Ternyata dalam praktik pemilihan umum ini banyak dari para calon pemimpin yang bersaing untuk meraup suara sebanyak-banyaknya dari masyarakat, sehingga mereka terkadang memberikan hibah untuk mendapatkan suara dari calon pemilih.
Di sini kita perlu melihat situasinya, sebab dan musababnya serta maslahat dan mudaratnya.
Pertama, hal itu hukumnya haram kalau harta yang akan diberikan kepada para calon pemilih itu adalah harta haram yang diperoleh dari korupsi, mencuri, dan menipu.

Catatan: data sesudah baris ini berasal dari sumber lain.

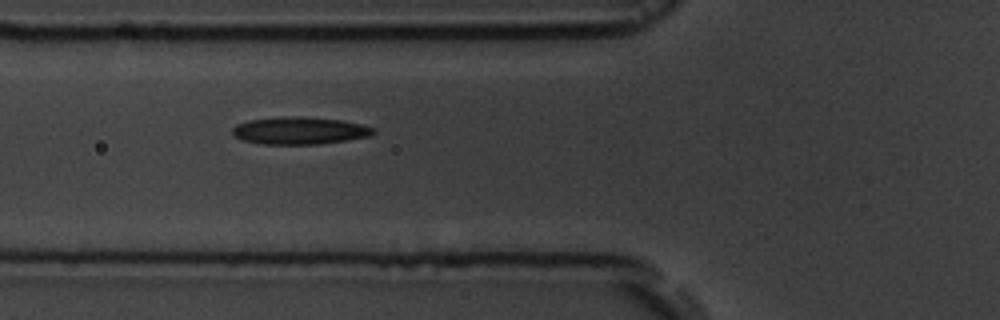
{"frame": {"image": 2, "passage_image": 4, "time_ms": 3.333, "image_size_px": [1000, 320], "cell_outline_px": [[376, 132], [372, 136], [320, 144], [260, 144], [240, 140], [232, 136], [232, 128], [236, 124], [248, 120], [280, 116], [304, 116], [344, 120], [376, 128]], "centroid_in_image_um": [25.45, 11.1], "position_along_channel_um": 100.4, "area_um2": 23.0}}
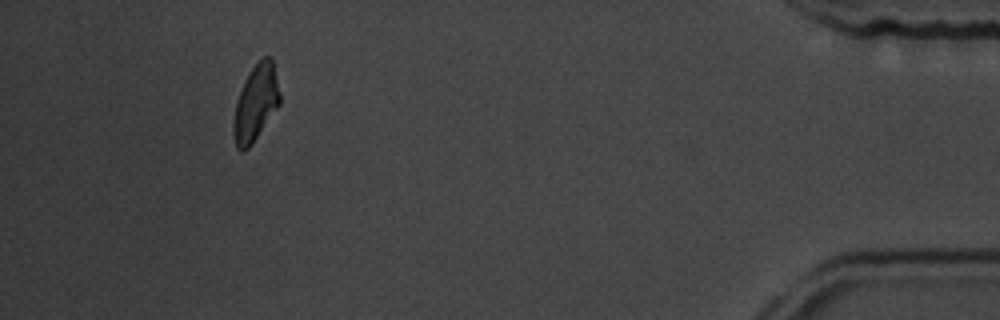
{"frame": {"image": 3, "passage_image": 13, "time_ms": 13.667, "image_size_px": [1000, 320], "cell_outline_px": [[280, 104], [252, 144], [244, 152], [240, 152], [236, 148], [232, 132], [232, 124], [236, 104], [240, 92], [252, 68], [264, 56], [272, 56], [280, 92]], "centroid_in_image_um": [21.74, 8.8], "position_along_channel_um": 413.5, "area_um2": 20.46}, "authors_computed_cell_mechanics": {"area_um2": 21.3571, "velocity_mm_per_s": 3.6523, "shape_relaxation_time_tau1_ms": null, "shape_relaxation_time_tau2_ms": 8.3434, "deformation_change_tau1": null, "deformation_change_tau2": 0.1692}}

Kedua, kalau hal itu hanya semata-mata untuk kepentingan duniawi dirinya. Tetapi hal itu bisa menjadi suatu kebaikan, bahkan Jihâd bi al-Mâl (jihad harta) kalau ternyata umpamanya semua lawan-lawan politik kita ini melakukan hal itu dan mereka itu orang-orang yang anti Islam, kafir, komunis, zalim.
Dan kita ingin menegakkan keadilan, tapi ternyata banyak di antara para calon pemilih kita itu orang-orang bodoh dan tidak mengerti.
Mereka hanya mau memilih calon pemimpin yang memberi uang. Maka kita diperbolehkan memberi uang kepada mereka untuk kebaikan.
Jangan sampai orang-orang kafir dan zalim yang menang dan terpilih menjadi anggota dewan atau presiden itu karena mereka memberi uang kepada para pemilih.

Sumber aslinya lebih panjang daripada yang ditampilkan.